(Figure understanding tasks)
*** Block opens ***
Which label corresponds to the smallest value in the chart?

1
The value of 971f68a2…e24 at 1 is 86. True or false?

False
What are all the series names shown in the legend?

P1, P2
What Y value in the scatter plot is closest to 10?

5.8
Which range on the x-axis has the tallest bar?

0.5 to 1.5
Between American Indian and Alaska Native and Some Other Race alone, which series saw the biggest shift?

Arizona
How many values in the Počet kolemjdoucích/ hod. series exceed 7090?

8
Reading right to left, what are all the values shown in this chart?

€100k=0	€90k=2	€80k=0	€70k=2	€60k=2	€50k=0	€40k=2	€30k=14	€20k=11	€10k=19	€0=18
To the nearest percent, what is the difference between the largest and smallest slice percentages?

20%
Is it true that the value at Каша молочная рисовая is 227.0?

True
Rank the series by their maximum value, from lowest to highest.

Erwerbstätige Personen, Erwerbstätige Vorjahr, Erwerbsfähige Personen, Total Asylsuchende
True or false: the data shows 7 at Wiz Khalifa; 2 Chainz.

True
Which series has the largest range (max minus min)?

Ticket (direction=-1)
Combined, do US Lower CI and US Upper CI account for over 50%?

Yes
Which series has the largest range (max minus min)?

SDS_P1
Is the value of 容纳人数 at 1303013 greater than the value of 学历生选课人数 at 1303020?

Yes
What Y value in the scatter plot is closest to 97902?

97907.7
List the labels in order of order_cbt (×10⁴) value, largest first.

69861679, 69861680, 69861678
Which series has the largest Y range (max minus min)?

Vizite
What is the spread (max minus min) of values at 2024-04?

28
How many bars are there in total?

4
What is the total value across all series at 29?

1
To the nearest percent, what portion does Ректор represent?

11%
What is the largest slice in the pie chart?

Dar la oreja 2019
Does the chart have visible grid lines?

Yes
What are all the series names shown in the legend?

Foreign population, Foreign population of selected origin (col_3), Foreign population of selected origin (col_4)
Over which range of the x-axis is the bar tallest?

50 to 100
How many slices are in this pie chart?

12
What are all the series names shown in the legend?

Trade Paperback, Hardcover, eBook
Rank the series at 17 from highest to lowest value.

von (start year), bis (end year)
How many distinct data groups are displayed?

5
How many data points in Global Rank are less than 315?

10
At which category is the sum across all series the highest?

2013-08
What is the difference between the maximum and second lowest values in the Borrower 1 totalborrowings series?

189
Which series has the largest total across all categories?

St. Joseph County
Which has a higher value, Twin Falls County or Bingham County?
*** Block closes ***
▸ **What you have to do**
List every line above that contains the string "axis". Case counts.

▸ **Written answer**
Which range on the x-axis has the tallest bar?
Over which range of the x-axis is the bar tallest?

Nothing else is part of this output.